Most dystopian novels have an enemy. They are usually fairly easy to hate, and are foreign invading country, or of a different species, or an oppressive government. In ‘The Sky so Heavy’ the neighbours are the bad guys. And it feel so very real and hopeless. Human nature is a truly awful thing – and I don’t think I fully grasped that until I read this book. We will kill people, steal the food from the mouths of babies, and whatever the hell else – just so it means we can live. Eugh it’s disgusting. I hope if I am ever in an apocalyptic situation, I get the first wave of sickness, or death so I don’t have to see how low the rest of the world will sink.

So the book was good for that. However I couldn’t help but pick up some similarities to ‘Tomorrow When the War Began’. It was like I had to. The characters where just the same characters rolled into one person, or different genders. I guess in Australia we have about six different personalities. Quiet Asian, Religious, Muck-around-idiot, Artsy-protective-narrator, Hot-girl-who-comes-off-as-shallow-but-is-actually-deep-and-insightful.

All-in-all, worth the read.

What Makes a Book ‘Young Adult’ (YA)?

Young Adult is one of those wishy-washy categories that no one really agrees on. Traditionally, Young Adult are ‘coming of age’ stories, with teenage protagonists for teenage readers. This creates a little too much wriggle room for marketers, and literary critics. For example in America, ‘The Book Thief’ is classed as an adult book, and in Australia it is considered Young Adult. Perhaps this is because the American market think young adults have no interest in war themes, or perhaps they don’t think it is relatable enough for teenagers. It’s anyone guess.

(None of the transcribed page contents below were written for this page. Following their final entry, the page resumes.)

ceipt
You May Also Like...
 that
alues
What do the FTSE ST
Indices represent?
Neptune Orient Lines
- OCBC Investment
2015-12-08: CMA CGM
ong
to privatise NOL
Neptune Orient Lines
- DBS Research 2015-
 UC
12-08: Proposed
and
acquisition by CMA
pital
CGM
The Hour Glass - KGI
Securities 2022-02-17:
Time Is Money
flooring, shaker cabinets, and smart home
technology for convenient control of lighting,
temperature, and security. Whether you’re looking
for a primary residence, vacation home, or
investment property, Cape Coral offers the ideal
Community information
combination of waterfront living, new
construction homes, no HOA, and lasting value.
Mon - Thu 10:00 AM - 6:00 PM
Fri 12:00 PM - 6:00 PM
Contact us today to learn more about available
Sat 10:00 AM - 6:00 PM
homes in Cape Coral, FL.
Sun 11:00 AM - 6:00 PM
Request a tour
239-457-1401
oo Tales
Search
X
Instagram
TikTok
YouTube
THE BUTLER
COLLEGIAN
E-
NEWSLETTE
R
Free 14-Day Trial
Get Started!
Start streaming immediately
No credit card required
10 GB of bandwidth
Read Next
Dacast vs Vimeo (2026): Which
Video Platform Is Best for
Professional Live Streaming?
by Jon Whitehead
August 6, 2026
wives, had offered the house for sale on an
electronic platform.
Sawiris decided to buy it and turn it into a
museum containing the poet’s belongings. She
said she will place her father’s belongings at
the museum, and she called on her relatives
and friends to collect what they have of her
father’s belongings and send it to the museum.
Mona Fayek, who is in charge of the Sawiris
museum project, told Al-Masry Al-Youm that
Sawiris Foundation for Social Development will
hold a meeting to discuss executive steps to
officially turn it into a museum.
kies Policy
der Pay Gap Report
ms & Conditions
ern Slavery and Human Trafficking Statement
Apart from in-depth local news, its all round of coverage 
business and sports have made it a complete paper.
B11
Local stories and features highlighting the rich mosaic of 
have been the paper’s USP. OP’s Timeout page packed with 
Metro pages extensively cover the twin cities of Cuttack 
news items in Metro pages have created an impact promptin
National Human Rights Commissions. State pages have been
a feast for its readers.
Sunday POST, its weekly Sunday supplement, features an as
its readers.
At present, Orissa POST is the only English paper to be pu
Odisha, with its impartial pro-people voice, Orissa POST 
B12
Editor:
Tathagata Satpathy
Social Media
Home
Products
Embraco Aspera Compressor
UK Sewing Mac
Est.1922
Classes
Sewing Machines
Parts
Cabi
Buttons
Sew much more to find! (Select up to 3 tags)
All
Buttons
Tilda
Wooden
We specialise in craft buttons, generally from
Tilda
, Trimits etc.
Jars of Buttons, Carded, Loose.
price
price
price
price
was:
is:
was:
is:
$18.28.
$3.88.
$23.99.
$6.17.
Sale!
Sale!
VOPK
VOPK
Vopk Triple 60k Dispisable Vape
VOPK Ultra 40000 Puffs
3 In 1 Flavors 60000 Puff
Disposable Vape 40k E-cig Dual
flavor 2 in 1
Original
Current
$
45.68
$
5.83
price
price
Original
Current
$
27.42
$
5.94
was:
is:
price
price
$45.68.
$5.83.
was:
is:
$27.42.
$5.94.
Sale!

In my own opinion – Young Adult should not be categorised based on its readership age – just the content. Now I’m not one to go ahead and post a scholarly article to educate anyone, just my opinion. Though, now that I think about it… Theories are opinions only. So without further ado, see below for A. Wallin’s theories on categorising ‘Young Adult’ literature based upon content.

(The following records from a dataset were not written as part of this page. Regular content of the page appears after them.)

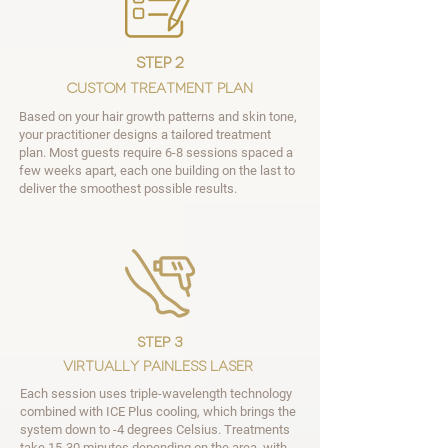
step 2
Custom Treatment Plan
Based on your hair growth patterns and skin tone,
your practitioner designs a tailored treatment
plan. Most guests require 6-8 sessions spaced a
few weeks apart, each one building on the last to
deliver the smoothest possible results.
step 3
Virtually Painless Laser
Each session uses triple-wavelength technology
combined with ICE Plus cooling, which brings the
system down to -4 degrees Celsius. Treatments
take 15-30 minutes depending on the area, with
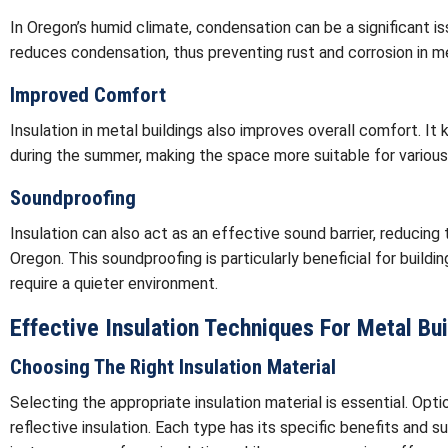
In Oregon’s humid climate, condensation can be a significant iss
reduces condensation, thus preventing rust and corrosion in me
Improved Comfort
Insulation in metal buildings also improves overall comfort. It
during the summer, making the space more suitable for various
Soundproofing
Insulation can also act as an effective sound barrier, reducin
Oregon. This soundproofing is particularly beneficial for buildin
require a quieter environment.
Effective Insulation Techniques For Metal Bu
Choosing The Right Insulation Material
Selecting the appropriate insulation material is essential. Opti
reflective insulation. Each type has its specific benefits and su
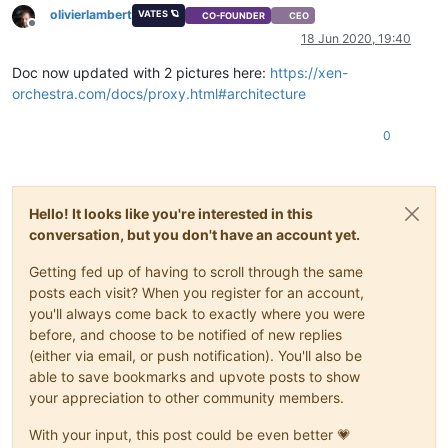
olivierlambert
VATES 🪐
CO-FOUNDER
CEO
Offline
18 Jun 2020, 19:40
Doc now updated with 2 pictures here:
https://xen-
orchestra.com/docs/proxy.html#architecture
0
Hello! It looks like you're interested in this
conversation, but you don't have an account yet.
Getting fed up of having to scroll through the same
posts each visit? When you register for an account,
you'll always come back to exactly where you were
before, and choose to be notified of new replies
(either via email, or push notification). You'll also be
able to save bookmarks and upvote posts to show
your appreciation to other community members.
With your input, this post could be even better 💗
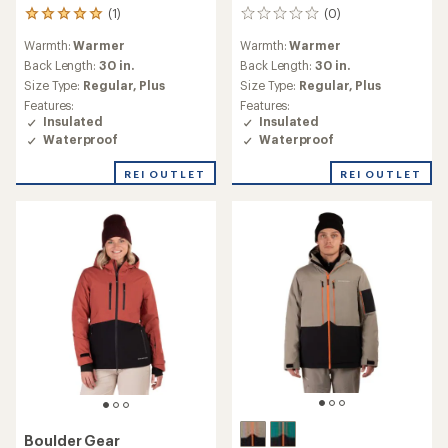
(1)
(0)
1
0
reviews
reviews
Warmth:
Warmer
Warmth:
Warmer
with
an
Back Length:
30 in.
Back Length:
30 in.
average
Size Type:
Regular,
Plus
Size Type:
Regular,
Plus
rating
Features:
Features:
of
Insulated
Insulated
5.0
Waterproof
Waterproof
out
of
REI OUTLET
REI OUTLET
5
stars
Boulder Gear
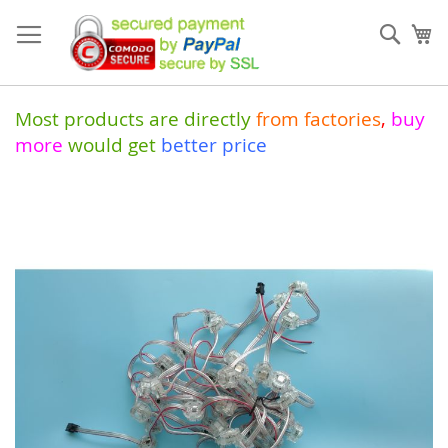
Skip
to
Sear
My
Content
Most products are directly
from
factories
,
buy
more
would get
better price
Skip
to
the
end
of
the
images
gallery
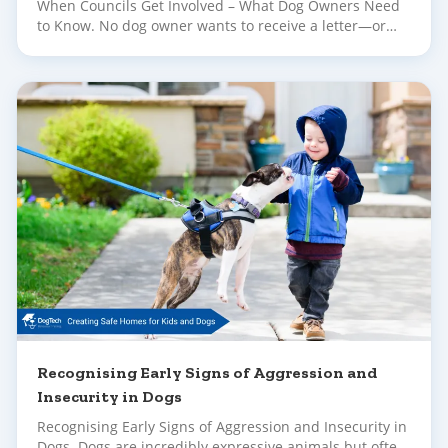
When Councils Get Involved – What Dog Owners Need
to Know. No dog owner wants to receive a letter—or
worse, a knock at the door—informing them their dog
has been reported to council. Whether the complaint is
about barking, escaping, or concerning behaviour in
public, it can feel upsetting and overwhelming.
Recognising Early Signs of Aggression and
Insecurity in Dogs
Recognising Early Signs of Aggression and Insecurity in
Dogs. Dogs are incredibly expressive animals but often,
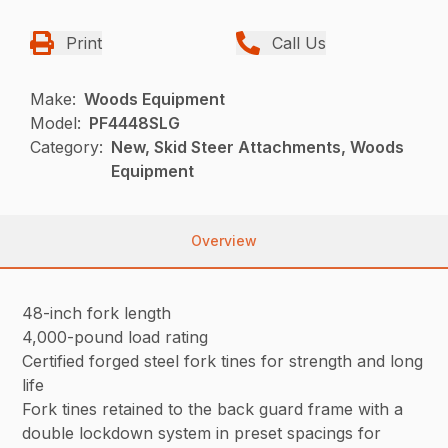
Print
Call Us
Make:
Woods Equipment
Model:
PF4448SLG
Category:
New, Skid Steer Attachments, Woods
Equipment
Overview
48-inch fork length
4,000-pound load rating
Certified forged steel fork tines for strength and long
life
Fork tines retained to the back guard frame with a
double lockdown system in preset spacings for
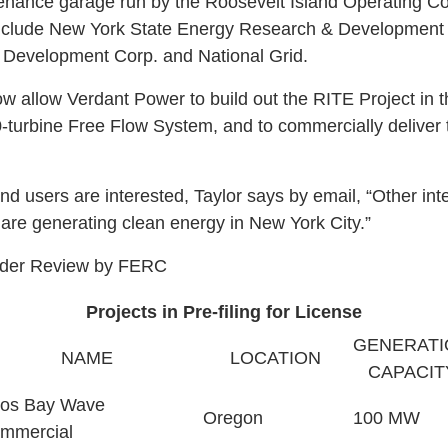
nance garage run by the Roosevelt Island Operating Co
 include New York State Energy Research & Developmen
Development Corp. and National Grid.
w allow Verdant Power to build out the RITE Project in 
-turbine Free Flow System, and to commercially deliver t
 users are interested, Taylor says by email, “Other int
are generating clean energy in New York City.”
Under Review by FERC
Projects in Pre-filing for License
GENERATI
NAME
LOCATION
CAPACIT
os Bay Wave
Oregon
100 MW
mmercial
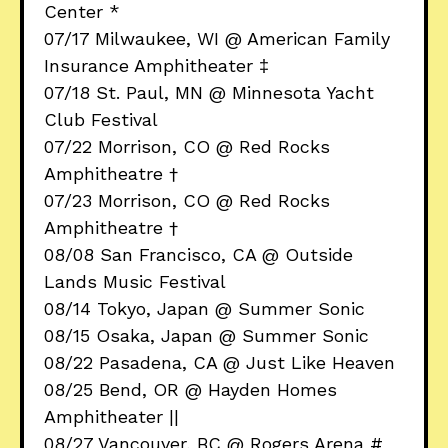
Center *
07/17 Milwaukee, WI @ American Family
Insurance Amphitheater ‡
07/18 St. Paul, MN @ Minnesota Yacht
Club Festival
07/22 Morrison, CO @ Red Rocks
Amphitheatre †
07/23 Morrison, CO @ Red Rocks
Amphitheatre †
08/08 San Francisco, CA @ Outside
Lands Music Festival
08/14 Tokyo, Japan @ Summer Sonic
08/15 Osaka, Japan @ Summer Sonic
08/22 Pasadena, CA @ Just Like Heaven
08/25 Bend, OR @ Hayden Homes
Amphitheater ||
08/27 Vancouver, BC @ Rogers Arena #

  1. Teen Problems aren’t Patronised

Young Adult differs from Adult in that the problems any teen character experiences, from running on no sleep and constant bitchiness, to mental disorders and traumatic experiences, aren’t belittled. In a lot of adult books I have read, the teenager is the theatrically irritable character that selfishly strives to create dramatics for the protagonist. In Adult Fiction – the teenager is almost sub-human. In Young Adult – nothing is trivialised, at least not to the audience.

  1. Raw Content Minus the Dets (jeez Amy this is a scholarly article, write the full word…)

There isn’t a lot that Young Adult won’t explore: rape, mental disorders, murder, incest, dating vampires… but everything is still a little censored. Nothing is described in the kind of detail that could scar a fellow. The truly gory stuff is danced around, hinted at, or made into metaphor. Authors and publishers want readers informed but not traumatised.

  1. The Protagonist Embodies the Teenage Condition

In an extremely general way of speaking, adults have gone on their journey of self-discovery – they know who they are, they know who they want to be, they are probably well on their way to becoming that person if they are not already. Teenagers and young adults – not so much. They (we) have self-doubt, they have desires to improve themselves or their situation. Notice how this doesn’t box in any particular age group – it is just prevalent in teenagers – and young adults.

As the current fandoms are aging out of the old YA target of 12-18 year olds, publishers have begun to market YA to 25 year olds. Which means the old definitions have to change also. The term ‘Young Adult’ has proven itself to be fluid in its definition and constraints. What has stood for YA in the past, now no longer applies. I fully expect my own definition to change as the reading environments continue to develop.

So let’s just say for 2015 at least, A. Wallin’s three conditions of ‘Young Adult’ literature based upon content are written in stone. On my couch anyway.